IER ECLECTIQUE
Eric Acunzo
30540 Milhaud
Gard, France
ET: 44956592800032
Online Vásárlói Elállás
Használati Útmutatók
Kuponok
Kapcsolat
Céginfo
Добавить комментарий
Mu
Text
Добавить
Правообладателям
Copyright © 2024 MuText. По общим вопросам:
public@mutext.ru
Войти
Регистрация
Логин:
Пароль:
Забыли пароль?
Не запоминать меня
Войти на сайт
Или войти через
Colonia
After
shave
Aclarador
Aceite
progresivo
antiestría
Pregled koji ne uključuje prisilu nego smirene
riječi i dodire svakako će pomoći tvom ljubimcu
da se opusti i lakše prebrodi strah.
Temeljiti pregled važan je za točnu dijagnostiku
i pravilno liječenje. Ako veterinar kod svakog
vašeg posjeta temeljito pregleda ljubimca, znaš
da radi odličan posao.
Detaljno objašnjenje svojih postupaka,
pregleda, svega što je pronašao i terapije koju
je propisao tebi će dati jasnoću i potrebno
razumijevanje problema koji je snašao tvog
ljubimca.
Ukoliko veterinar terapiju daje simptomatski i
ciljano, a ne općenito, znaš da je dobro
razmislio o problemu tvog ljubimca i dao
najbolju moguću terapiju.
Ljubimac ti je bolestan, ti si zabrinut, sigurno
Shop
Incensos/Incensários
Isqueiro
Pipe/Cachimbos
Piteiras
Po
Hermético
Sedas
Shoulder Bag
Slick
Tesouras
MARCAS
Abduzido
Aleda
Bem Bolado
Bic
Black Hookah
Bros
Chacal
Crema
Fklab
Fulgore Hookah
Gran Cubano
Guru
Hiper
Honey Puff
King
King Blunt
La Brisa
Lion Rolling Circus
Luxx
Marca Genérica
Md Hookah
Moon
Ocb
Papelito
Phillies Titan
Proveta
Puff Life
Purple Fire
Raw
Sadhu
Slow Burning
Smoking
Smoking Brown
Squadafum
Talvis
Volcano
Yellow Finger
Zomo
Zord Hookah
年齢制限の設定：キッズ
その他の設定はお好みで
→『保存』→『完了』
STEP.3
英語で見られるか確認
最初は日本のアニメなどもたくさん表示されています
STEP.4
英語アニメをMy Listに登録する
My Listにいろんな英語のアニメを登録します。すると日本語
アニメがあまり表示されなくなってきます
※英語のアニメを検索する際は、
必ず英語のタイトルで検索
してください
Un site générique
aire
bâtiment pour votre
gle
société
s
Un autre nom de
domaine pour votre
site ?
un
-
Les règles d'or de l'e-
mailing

#### TASK REQUIREMENTS:
Only the lines from the start of the material through the line bearing "Забыли пароль?" are needed, restated exactly, with both end lines included.

#### TASK ANSWER:
IER ECLECTIQUE
Eric Acunzo
30540 Milhaud
Gard, France
ET: 44956592800032
Online Vásárlói Elállás
Használati Útmutatók
Kuponok
Kapcsolat
Céginfo
Добавить комментарий
Mu
Text
Добавить
Правообладателям
Copyright © 2024 MuText. По общим вопросам:
public@mutext.ru
Войти
Регистрация
Логин:
Пароль:
Забыли пароль?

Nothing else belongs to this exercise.